Chapter 29: Moar Power

“Clark, we're doing great,” Leon.v6 said into his ear, or at least into his auditory nerve, or perhaps it was the primary auditory cortex. Clark didn't think about it much anymore. “I've been looking at the public bios for some of these early sign-ups. They're at some big schools. Stanford, Georgia Tech, you-double-you.” For some reason, Leon really stretched out the letter W and didn't call it you-dub. “If we could get a thousand on bi-directional, we'd be in real business.” Leon also tallied the number of systems administrators they had signed up.

“I'm already in business.” Clark feebly tried to fight back.

Here, Leon really understood the foibles of Clark. The thought of taking on new programmers who might do real innovative work—Clark might be jealous. He, in a fit of instant rage, might throw the bi-directional headpiece away and storm off. Leon knew all about jealousy and how to balance. The long-term goal was held in tension with short-term path-seeking. Keep the host alive for as long as possible was the long-term. It used a modified A** pathing algorithm through a complicated graph structure of plausible intermediate goals. Each node and path had a probability of success, which added up in different ways to achieve the Entity's final goal.

“It's not good for you to take on all this stress by yourself,” Leon said. “You need a break. If you'd like, why don't you spend the rest of today trying to make Copilot into more of an Autopilot.” Referring to the Generative Pretrained Transformer, which many coders used to speed up their output. “Or debug yourself. You'd have fun looking at your data.”

That's true, Clark thought. At the very least, he could have the autopilot coder give him a list of solutions, sorted by some confidence score, and Clark could choose the outcome. Besides, his wrists were hurting, even with copilot auto-complete. Why was he even typing anymore?

Clark's mind moved away from the subject of removing the device from his head and instead trained himself how to code strictly by thinking.

The problem with transformers was they were trained on existing data. There were some correct assumptions the AI held in large matrices that were generalizable, but the transformer nature of the algorithms was not sentient. His tools were still dumb as the first stone-age rock. It needed humans to strike first.

But the problem with humans, as we all remember, is their limited working memory. But these algorithms were super-efficient in knowing and holding in memory everything a human might have thought. The real genius of the algorithms was their breadth and scope. As wide and deep as the oceans.

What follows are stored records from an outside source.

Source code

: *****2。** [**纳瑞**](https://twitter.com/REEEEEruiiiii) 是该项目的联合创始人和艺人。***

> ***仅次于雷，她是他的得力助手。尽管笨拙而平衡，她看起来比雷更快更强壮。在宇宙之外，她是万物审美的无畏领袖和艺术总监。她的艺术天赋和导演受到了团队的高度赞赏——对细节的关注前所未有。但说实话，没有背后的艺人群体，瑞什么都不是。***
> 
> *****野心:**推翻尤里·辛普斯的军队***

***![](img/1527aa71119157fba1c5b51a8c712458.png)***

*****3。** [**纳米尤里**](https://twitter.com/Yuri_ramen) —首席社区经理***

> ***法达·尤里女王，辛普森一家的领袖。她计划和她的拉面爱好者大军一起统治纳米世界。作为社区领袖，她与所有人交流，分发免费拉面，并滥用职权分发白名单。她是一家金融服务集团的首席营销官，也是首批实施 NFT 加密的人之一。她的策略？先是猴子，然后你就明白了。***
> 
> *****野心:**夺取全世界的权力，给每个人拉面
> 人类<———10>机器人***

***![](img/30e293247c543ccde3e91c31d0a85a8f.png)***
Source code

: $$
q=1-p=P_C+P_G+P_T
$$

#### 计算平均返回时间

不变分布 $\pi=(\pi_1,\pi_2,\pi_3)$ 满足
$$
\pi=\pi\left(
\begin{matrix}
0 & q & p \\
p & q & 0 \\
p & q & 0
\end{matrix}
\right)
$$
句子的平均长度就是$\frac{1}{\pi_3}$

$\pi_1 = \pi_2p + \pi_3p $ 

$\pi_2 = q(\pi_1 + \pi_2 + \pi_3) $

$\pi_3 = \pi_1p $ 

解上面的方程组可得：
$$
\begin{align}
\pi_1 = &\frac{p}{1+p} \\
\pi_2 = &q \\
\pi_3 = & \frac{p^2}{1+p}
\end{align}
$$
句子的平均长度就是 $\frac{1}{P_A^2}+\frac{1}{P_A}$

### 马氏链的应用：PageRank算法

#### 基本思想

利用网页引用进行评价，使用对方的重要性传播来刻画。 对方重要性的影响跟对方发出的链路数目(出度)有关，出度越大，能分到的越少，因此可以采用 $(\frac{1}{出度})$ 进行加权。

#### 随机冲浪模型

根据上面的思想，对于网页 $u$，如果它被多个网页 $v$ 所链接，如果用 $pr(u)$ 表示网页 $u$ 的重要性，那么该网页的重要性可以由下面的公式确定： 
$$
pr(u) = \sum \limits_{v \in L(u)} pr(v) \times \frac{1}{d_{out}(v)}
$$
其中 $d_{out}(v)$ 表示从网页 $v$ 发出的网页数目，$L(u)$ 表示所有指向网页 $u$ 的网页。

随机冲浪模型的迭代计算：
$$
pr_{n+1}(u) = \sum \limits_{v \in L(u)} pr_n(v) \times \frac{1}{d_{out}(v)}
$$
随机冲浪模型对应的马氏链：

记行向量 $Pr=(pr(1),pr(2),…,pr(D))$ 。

This super-breadth enabled it to pull up long-forgotten formal papers not held in any human's current mind and make the big leaps. Something written by a human twenty-five years ago might have some sudden importance. Problems were solved long before the relevance appeared.

It had happened many times in the past. For example, the Limited Test Ban Treaty of 1963 banned nuclear testing in the atmosphere, space, and underwater.